Indepth Arts News:
"Naomi Fisher: Clear Cut"
2005-04-15 until 2005-07-10
Kemper Museum of Contemporary Art
Kansas City, MO,
USA
Miami-based Naomi Fisher creates psychologically and sexually charged images in which tropical landscape, decorative pattern, and fairytale figures collide in nightmarish scenarios. Fisher's high-fashion seductresses are menacing "often wielding knives" in her drawings and photographs, saturated with reds, oranges, yellows, and pinks. Featuring 11 works, the exhibition Naomi Fisher: Clear Cut is on view April 15 through July 10 at the Kemper Museum of Contemporary Art.
Fisher's "ladies," as she calls them, are drawn from characters imagined or inspired by horror films, feminist literature, music, mythology, and art history. Her tough-girl images reflect a shift in the representation of women in today's culture, with Xena Warrior Princess, Gwen Stefani, Lara Croft, and other icons of "grrrl power" on center stage. Fisher's ladies sport high heels and modish dresses, but they do not relinquish their power. They are sexually enticing to men and symbols of strength for women.
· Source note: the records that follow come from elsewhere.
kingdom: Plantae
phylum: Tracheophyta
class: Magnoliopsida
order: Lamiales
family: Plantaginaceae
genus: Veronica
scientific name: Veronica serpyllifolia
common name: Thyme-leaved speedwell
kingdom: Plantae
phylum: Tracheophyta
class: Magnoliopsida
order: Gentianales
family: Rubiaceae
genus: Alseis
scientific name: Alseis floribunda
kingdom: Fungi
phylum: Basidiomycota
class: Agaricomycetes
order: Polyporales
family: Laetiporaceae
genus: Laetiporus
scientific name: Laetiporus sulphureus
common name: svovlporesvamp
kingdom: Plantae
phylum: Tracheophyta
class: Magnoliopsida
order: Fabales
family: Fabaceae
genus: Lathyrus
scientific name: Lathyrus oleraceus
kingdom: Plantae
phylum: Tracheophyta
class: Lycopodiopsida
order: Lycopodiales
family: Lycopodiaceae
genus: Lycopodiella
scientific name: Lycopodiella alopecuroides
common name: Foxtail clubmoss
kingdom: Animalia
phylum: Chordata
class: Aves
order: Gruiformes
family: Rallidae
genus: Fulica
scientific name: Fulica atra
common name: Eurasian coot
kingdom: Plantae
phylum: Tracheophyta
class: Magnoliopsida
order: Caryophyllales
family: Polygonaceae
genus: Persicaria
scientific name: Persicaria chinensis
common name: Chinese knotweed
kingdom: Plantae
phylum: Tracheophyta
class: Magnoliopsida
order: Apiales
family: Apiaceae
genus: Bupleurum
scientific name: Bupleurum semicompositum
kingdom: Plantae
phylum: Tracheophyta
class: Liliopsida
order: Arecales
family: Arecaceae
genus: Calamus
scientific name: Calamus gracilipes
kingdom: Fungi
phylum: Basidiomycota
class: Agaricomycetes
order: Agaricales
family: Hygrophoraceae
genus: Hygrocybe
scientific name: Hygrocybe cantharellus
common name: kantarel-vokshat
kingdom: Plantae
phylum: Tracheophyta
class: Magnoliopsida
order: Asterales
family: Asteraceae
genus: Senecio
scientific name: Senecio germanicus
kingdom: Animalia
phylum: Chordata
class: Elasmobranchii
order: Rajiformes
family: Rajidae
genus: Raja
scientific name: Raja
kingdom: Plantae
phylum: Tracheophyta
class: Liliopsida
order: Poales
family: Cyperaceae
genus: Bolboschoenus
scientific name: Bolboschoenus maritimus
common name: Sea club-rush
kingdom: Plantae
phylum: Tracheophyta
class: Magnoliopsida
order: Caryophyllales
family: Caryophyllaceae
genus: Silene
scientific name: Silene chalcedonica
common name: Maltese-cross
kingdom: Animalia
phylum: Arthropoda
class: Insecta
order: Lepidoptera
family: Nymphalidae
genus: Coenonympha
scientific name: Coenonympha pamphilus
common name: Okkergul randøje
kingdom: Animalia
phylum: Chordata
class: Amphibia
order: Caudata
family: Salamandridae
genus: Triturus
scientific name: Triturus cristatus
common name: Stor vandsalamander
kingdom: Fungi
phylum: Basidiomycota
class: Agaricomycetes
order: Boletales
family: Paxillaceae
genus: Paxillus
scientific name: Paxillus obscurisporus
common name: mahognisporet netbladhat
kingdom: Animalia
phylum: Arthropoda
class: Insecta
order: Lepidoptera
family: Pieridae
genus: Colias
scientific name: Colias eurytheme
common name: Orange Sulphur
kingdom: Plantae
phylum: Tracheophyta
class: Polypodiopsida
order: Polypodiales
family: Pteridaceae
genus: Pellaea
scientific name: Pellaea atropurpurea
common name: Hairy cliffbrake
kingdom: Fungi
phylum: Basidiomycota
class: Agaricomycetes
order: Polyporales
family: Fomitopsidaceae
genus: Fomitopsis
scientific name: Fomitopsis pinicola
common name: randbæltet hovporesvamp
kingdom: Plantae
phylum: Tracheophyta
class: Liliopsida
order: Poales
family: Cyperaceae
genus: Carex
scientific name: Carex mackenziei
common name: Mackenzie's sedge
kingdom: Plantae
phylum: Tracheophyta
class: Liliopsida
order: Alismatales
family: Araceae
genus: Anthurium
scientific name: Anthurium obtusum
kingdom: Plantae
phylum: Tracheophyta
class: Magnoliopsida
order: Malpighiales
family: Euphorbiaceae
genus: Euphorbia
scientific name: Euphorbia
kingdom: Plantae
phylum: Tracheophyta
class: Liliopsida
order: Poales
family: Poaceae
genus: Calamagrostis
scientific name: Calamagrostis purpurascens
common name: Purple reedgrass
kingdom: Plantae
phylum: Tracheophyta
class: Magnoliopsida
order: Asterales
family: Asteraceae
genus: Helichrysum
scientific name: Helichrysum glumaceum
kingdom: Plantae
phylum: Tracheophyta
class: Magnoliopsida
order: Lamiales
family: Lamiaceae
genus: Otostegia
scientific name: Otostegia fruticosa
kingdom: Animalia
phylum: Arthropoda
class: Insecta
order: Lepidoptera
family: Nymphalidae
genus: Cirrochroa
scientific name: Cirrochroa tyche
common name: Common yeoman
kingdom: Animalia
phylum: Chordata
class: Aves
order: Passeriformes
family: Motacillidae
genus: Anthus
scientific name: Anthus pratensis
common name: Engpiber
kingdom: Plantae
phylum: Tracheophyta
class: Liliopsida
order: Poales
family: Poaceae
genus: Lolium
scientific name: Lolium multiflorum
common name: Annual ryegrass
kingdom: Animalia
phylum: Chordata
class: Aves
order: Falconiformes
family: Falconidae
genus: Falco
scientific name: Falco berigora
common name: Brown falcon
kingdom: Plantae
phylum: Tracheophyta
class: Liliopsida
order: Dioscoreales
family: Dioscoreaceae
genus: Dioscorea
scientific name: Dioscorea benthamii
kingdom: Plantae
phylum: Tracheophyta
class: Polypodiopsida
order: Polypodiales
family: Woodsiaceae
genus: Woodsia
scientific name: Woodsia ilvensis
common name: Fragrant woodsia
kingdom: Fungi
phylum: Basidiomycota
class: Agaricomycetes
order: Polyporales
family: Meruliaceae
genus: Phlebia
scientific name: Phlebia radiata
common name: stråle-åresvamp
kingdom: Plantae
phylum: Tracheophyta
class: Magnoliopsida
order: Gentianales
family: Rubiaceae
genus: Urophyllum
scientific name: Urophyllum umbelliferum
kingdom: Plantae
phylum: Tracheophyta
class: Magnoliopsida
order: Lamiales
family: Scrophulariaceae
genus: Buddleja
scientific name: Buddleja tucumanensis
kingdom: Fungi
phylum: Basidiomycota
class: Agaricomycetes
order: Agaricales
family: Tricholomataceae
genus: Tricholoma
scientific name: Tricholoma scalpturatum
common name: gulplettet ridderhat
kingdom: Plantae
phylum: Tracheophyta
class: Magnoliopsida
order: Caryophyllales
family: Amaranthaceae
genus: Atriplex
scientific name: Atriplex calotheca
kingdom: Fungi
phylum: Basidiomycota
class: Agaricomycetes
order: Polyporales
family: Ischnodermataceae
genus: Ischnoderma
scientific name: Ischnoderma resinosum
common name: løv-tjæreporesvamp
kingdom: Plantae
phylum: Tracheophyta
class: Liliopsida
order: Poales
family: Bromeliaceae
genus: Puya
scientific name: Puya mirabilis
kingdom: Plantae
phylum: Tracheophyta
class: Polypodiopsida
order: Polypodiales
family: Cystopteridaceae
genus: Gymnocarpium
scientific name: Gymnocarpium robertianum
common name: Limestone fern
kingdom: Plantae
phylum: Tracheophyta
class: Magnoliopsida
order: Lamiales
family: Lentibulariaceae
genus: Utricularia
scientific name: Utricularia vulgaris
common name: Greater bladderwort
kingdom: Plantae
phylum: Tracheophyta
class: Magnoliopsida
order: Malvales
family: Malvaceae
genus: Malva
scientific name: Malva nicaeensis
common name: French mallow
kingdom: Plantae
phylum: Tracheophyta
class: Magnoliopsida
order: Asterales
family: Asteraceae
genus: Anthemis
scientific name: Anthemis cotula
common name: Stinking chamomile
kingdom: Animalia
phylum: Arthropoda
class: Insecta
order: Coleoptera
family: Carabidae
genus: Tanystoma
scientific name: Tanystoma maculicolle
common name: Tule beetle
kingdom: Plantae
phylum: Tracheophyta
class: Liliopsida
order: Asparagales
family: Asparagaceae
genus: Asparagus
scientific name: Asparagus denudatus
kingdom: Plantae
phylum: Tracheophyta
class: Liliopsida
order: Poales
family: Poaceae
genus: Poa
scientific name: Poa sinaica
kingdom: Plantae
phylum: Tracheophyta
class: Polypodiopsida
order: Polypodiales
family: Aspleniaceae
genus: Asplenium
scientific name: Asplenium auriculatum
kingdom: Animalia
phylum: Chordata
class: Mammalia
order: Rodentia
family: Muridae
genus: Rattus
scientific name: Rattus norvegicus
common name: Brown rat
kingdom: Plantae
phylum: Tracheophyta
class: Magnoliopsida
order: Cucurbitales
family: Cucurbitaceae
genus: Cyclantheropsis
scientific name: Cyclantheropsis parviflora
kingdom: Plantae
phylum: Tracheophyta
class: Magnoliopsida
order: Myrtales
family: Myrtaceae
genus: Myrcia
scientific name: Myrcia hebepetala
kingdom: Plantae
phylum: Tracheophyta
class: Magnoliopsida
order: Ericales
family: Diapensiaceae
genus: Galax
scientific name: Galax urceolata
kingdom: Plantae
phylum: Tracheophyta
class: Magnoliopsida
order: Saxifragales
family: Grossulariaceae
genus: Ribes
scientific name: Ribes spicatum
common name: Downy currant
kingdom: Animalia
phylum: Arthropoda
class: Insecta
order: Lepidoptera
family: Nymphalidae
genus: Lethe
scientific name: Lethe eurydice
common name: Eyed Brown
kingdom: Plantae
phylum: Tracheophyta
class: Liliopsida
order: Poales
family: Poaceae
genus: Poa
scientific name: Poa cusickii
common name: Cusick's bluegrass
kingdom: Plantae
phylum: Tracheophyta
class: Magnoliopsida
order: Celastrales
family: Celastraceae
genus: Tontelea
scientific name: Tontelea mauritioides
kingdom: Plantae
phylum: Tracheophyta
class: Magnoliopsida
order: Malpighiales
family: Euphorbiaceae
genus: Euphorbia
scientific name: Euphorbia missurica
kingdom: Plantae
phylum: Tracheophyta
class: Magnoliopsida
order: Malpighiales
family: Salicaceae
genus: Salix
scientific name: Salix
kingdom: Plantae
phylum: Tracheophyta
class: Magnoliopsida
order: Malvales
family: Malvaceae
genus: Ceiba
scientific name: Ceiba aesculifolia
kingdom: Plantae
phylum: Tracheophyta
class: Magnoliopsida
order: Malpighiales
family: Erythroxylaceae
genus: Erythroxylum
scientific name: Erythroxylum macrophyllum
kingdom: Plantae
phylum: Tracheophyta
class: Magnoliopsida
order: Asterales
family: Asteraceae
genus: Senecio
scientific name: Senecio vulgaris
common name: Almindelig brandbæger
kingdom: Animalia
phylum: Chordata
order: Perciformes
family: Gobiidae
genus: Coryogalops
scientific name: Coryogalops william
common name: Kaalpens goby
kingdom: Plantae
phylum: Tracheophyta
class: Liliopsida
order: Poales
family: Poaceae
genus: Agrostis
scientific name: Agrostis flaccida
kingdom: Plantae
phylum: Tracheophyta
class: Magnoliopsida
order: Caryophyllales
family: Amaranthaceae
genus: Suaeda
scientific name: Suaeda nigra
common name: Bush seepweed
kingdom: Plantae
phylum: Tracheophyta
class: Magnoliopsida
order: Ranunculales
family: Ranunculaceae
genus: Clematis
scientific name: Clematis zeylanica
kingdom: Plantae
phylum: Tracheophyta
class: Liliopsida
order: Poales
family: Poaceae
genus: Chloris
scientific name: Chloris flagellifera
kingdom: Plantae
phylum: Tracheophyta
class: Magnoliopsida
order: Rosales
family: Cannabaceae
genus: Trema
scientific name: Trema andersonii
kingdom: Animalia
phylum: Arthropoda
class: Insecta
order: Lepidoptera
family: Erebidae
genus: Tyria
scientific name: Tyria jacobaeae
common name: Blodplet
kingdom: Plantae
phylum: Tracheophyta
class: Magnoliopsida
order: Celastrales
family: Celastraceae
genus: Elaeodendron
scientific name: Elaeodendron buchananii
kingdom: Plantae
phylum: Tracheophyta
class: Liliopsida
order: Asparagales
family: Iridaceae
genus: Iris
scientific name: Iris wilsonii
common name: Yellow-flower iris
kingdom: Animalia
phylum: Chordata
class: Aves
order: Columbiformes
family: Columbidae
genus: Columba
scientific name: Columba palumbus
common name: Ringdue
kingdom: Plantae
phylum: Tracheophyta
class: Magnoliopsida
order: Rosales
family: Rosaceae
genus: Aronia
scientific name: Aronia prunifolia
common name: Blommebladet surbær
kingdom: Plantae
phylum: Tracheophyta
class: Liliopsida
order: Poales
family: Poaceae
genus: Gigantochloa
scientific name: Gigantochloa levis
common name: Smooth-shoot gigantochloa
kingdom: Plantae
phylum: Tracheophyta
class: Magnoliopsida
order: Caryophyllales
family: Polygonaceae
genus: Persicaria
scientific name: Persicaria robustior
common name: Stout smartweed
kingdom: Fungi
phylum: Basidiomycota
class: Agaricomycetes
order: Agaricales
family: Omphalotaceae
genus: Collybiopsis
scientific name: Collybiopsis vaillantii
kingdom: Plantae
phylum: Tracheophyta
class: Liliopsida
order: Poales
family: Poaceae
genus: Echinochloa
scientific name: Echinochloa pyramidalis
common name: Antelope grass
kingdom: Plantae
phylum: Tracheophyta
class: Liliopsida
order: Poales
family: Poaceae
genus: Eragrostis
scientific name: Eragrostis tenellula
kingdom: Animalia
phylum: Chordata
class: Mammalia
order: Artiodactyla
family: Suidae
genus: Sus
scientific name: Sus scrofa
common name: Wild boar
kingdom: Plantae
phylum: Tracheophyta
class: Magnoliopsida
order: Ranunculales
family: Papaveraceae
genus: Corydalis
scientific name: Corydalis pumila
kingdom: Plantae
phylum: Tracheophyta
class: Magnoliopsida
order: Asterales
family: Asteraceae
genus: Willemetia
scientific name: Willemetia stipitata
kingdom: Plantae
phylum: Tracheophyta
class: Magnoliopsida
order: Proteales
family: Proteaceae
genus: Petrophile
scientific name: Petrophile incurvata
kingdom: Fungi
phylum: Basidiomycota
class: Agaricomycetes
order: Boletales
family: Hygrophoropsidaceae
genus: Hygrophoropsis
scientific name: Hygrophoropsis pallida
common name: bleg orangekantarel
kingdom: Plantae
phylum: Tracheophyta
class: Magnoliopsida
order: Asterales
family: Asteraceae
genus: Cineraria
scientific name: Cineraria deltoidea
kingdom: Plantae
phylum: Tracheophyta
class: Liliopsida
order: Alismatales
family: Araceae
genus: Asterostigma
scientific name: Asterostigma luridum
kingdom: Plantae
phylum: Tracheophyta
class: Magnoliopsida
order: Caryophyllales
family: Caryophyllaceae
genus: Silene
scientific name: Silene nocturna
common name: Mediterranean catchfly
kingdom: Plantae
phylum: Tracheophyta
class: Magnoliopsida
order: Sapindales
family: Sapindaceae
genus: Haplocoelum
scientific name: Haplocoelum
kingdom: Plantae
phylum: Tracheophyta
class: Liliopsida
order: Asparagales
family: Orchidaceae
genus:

In her menacing nature scenes, tropical foliage overwhelms, waters seem endless, and skies are ominous. Her subjects are literally consumed by nature. In the exhibition's accompanying brochure, Kemper Museum Curator Elizabeth Dunbar writes, "the female embodies nature in Fisher's drawings - she is Mother Nature incarnate."
Born in 1976 in Miami, Florida, Fisher received a B.F.A. from the Maryland Institute College of Art in 1998. She has had solo exhibitions at the Miami Art Museum (2001) and the University of Wisconsin, Milwaukee (2000).
The exhibition features seven drawings and four photographs and is accompanied by a free, four-color brochure with an essay by Elizabeth Dunbar, curator of the Kemper Museum of Contemporary Art.